Records to use START
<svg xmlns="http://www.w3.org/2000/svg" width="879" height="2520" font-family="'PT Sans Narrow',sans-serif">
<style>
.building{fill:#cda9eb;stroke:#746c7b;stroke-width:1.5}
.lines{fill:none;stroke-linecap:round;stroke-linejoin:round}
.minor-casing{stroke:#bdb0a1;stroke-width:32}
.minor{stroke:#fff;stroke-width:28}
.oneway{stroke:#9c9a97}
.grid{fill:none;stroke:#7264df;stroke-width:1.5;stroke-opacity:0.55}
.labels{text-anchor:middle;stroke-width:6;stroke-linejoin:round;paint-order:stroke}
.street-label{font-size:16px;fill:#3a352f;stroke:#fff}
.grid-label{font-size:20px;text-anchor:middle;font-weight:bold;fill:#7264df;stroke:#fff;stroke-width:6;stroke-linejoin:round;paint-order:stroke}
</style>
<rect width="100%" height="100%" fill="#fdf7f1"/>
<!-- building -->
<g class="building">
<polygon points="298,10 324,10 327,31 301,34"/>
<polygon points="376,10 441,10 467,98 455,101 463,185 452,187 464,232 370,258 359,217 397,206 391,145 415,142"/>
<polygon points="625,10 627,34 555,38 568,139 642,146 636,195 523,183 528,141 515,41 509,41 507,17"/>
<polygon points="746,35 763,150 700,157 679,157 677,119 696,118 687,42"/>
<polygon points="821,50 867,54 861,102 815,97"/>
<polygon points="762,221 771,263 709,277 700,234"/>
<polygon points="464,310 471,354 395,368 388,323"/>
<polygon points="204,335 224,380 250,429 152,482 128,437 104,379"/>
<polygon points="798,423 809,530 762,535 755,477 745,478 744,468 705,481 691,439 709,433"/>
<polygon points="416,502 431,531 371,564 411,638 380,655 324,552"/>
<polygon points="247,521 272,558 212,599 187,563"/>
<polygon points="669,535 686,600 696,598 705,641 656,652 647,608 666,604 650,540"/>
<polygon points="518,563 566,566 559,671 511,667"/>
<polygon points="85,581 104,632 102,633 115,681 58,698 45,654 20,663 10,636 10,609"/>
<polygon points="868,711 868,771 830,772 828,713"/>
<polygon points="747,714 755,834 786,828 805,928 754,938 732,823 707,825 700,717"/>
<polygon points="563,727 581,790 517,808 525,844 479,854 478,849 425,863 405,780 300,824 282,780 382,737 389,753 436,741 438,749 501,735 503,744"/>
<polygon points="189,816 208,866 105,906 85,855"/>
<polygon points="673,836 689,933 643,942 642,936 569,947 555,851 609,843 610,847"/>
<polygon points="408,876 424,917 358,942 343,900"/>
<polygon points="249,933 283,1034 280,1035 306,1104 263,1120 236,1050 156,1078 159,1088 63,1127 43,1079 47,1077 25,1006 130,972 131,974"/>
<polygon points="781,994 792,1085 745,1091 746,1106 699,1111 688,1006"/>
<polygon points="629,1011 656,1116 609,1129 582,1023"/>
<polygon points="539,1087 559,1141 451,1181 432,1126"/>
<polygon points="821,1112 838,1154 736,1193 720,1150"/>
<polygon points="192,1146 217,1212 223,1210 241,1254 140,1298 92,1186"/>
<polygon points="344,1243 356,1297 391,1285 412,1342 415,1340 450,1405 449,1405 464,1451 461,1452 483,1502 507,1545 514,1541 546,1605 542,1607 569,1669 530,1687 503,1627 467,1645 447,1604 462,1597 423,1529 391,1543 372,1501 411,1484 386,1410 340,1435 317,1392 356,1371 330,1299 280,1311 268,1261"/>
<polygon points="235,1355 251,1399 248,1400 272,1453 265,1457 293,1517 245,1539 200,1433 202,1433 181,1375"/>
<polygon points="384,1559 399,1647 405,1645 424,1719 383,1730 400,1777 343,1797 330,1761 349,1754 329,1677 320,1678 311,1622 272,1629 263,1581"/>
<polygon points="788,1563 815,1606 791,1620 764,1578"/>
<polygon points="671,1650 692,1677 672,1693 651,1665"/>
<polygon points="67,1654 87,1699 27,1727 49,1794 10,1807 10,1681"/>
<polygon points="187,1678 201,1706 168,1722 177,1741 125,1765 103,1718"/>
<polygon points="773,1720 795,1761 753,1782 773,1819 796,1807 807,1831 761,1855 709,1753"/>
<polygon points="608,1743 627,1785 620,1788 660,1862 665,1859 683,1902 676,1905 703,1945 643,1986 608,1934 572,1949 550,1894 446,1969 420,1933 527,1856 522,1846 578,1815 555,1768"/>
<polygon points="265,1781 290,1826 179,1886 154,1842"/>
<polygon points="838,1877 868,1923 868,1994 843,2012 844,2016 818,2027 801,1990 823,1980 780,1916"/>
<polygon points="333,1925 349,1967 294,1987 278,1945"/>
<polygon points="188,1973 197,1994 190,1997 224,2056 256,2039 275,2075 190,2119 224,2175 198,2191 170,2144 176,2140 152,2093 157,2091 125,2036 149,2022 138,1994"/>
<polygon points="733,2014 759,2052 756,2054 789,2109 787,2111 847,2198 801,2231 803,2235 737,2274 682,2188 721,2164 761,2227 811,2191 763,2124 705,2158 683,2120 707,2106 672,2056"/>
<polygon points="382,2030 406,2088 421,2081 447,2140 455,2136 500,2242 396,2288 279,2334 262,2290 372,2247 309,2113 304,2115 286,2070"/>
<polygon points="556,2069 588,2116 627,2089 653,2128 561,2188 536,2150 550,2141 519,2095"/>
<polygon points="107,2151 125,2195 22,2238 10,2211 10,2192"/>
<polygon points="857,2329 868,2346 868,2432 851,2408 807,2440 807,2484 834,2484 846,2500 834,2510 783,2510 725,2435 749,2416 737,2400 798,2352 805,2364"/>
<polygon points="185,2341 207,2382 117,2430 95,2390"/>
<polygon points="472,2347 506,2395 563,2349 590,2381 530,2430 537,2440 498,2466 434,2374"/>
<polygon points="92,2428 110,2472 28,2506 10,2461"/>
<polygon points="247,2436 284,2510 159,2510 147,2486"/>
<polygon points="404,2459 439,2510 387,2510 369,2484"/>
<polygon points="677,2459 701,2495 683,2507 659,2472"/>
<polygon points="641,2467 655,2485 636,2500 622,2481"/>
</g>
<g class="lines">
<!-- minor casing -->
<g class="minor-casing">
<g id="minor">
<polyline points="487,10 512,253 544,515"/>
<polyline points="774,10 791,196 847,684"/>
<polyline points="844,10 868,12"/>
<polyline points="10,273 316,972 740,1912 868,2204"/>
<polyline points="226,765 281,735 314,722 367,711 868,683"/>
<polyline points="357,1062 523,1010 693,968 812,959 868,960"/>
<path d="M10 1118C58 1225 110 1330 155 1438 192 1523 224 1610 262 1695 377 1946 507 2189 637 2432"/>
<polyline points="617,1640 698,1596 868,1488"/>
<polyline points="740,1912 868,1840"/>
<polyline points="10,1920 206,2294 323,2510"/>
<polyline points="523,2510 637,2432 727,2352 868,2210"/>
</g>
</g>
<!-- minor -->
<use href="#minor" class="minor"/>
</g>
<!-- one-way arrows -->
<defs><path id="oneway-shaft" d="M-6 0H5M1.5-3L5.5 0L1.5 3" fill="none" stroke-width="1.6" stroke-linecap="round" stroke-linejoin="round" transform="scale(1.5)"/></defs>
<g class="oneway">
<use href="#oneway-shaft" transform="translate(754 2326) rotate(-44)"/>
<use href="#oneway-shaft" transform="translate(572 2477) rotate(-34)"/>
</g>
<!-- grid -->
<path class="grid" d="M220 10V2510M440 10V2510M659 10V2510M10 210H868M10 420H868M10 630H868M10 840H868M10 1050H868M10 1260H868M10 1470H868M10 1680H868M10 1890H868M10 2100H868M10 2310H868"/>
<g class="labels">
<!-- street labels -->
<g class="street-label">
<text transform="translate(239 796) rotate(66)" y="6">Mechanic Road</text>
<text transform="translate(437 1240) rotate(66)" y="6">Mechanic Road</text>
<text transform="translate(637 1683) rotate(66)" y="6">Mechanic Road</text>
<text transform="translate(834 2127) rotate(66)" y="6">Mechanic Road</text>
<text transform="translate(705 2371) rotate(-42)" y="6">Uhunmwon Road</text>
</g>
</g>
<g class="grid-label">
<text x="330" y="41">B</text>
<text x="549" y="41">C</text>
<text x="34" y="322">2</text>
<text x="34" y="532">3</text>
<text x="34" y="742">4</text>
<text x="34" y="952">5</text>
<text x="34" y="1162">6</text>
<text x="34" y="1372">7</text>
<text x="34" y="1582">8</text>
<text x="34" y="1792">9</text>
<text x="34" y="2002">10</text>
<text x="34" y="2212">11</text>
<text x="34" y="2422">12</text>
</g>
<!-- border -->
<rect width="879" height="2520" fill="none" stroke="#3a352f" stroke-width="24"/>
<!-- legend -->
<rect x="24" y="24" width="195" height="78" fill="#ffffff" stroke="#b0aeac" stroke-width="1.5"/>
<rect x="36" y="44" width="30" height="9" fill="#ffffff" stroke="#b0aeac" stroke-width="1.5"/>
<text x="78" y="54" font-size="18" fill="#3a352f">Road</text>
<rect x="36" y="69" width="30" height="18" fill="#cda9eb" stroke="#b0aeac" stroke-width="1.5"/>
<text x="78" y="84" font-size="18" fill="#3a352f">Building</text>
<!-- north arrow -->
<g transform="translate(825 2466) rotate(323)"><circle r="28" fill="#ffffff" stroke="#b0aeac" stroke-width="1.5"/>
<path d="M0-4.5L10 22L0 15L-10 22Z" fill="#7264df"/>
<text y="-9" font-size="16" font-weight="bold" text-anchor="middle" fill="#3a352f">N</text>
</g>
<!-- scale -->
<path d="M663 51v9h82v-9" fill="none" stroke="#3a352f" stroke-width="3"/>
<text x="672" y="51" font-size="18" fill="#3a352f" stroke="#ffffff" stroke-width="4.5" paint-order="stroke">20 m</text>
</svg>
Records to use END
# Exercise aim:
In the records above, find each line with the string "lines" and list it.

# Solution to the exercise:
.lines{fill:none;stroke-linecap:round;stroke-linejoin:round}
<g class="lines">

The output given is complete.